GIVEN DATA Block Start

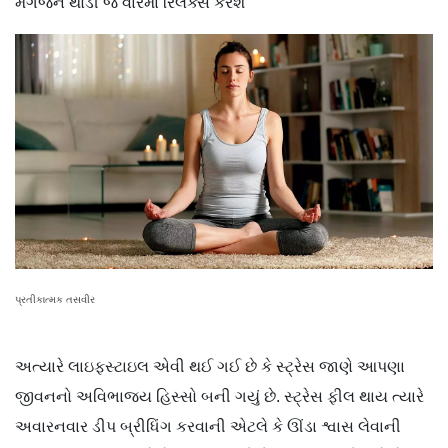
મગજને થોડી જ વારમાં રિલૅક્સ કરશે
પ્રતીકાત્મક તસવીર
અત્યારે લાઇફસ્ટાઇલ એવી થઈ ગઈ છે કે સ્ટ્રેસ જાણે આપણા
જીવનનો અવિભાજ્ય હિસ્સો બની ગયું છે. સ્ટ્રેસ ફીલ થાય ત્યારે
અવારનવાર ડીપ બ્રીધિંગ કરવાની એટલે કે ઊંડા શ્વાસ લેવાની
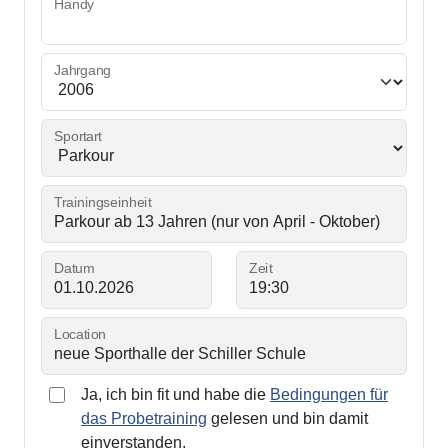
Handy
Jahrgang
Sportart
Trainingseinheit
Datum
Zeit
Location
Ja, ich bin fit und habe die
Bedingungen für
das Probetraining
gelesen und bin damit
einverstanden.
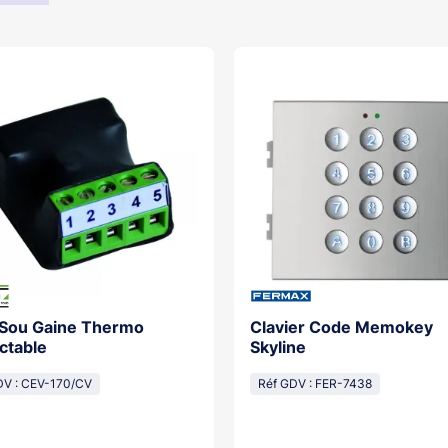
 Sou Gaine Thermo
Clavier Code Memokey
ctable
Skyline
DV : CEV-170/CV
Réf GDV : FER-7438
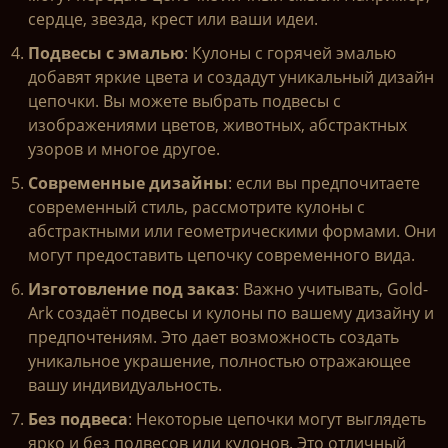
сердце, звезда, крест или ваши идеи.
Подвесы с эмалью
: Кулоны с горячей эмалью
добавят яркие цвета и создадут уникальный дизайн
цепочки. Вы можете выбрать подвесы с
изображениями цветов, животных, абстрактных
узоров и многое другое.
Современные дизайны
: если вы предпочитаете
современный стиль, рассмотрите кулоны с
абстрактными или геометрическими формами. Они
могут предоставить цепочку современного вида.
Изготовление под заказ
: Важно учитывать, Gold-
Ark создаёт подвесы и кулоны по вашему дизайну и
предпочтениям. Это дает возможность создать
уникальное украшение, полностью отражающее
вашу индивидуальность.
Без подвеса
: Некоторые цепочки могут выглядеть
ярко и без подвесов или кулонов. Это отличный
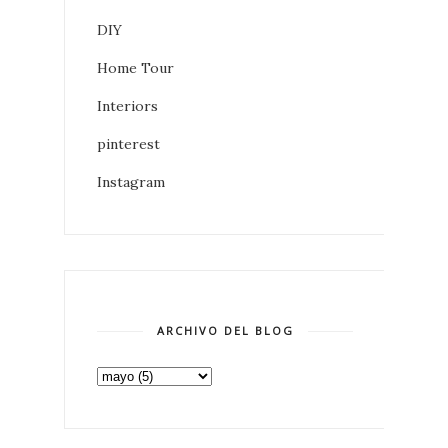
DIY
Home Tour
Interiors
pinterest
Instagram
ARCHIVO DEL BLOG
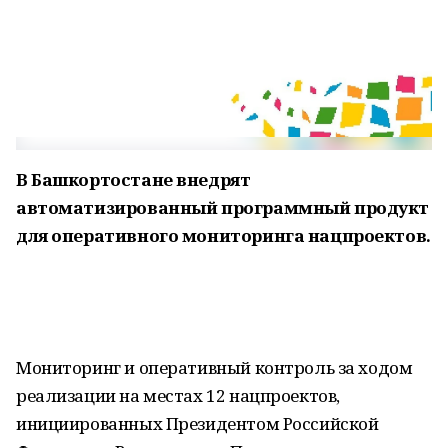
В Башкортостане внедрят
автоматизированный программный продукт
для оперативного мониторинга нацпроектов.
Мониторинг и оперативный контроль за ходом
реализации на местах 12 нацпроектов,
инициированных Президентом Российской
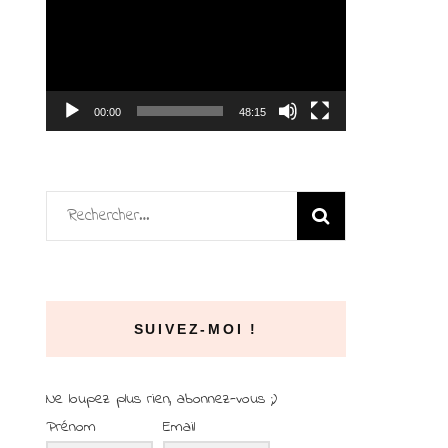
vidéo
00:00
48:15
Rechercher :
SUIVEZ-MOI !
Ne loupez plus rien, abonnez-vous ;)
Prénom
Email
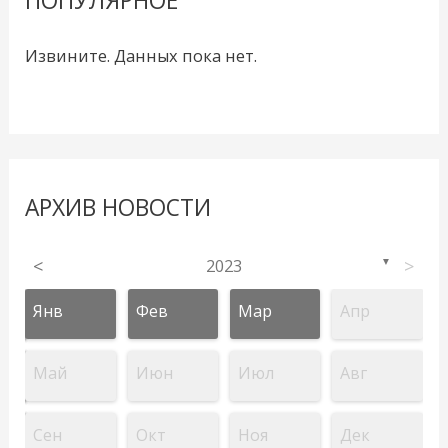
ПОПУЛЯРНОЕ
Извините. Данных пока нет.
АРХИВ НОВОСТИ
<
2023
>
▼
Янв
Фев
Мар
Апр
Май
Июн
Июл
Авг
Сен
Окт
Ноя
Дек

GIVEN DATA Block End
GIVEN DATA Block Start

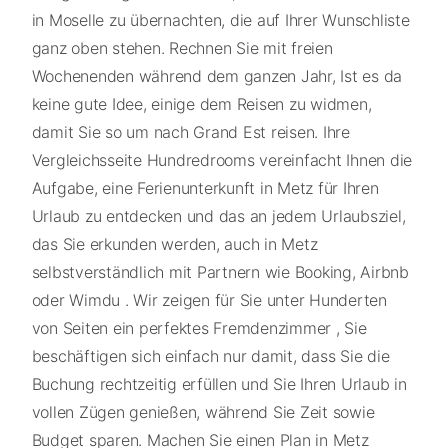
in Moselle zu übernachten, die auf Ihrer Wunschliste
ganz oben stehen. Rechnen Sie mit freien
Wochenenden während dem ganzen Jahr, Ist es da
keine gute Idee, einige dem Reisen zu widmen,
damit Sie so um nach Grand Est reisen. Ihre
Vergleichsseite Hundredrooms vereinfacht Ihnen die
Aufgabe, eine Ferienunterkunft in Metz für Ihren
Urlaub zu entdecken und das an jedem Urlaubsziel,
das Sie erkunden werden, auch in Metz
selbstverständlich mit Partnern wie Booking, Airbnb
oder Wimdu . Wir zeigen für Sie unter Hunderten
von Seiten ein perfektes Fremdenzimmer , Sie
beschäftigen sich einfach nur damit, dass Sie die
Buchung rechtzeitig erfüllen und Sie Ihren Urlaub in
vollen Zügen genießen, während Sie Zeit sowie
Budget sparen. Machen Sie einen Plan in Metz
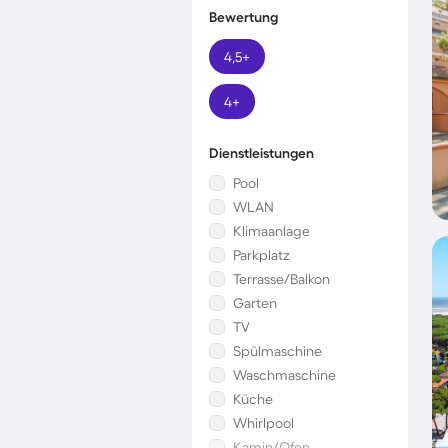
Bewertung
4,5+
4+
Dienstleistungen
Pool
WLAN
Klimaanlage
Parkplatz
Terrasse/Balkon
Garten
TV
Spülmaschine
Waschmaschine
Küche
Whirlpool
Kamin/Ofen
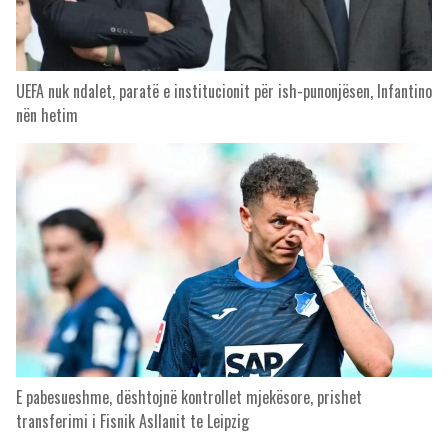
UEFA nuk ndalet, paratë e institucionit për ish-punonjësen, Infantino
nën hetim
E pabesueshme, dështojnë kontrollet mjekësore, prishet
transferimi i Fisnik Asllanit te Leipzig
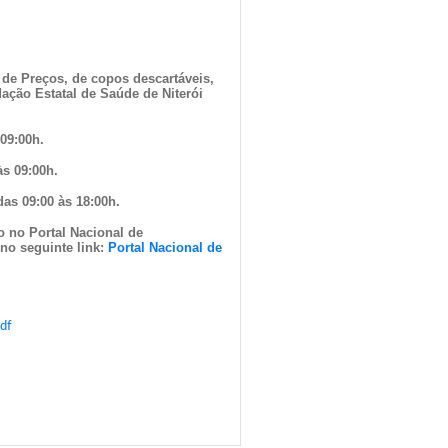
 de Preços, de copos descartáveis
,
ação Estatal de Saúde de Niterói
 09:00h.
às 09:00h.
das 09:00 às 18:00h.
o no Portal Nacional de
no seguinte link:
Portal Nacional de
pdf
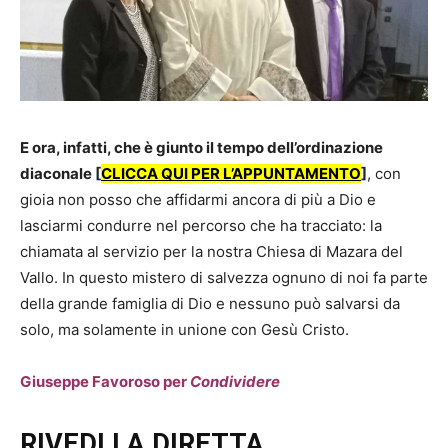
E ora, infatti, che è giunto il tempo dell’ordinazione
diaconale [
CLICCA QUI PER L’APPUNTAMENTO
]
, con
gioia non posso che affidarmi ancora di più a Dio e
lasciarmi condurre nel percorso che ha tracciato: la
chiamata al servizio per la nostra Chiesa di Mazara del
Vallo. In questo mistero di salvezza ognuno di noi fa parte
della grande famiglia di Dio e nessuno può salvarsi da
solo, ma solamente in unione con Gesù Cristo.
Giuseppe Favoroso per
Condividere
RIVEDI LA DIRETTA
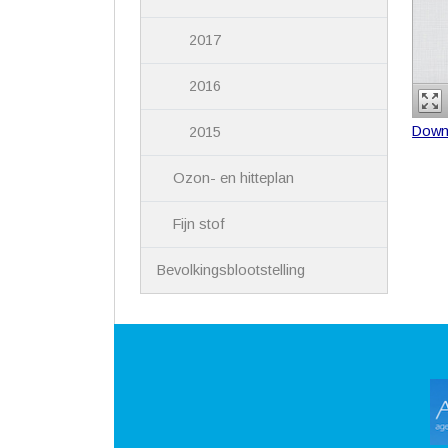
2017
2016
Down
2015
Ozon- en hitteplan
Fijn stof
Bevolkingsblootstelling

GIVEN DATA Block End

- [TASK DIRECTIONS]
Only a number is expected here: how many lines of the records above contain "цепочки".

- [YOUR RESPONSE]
2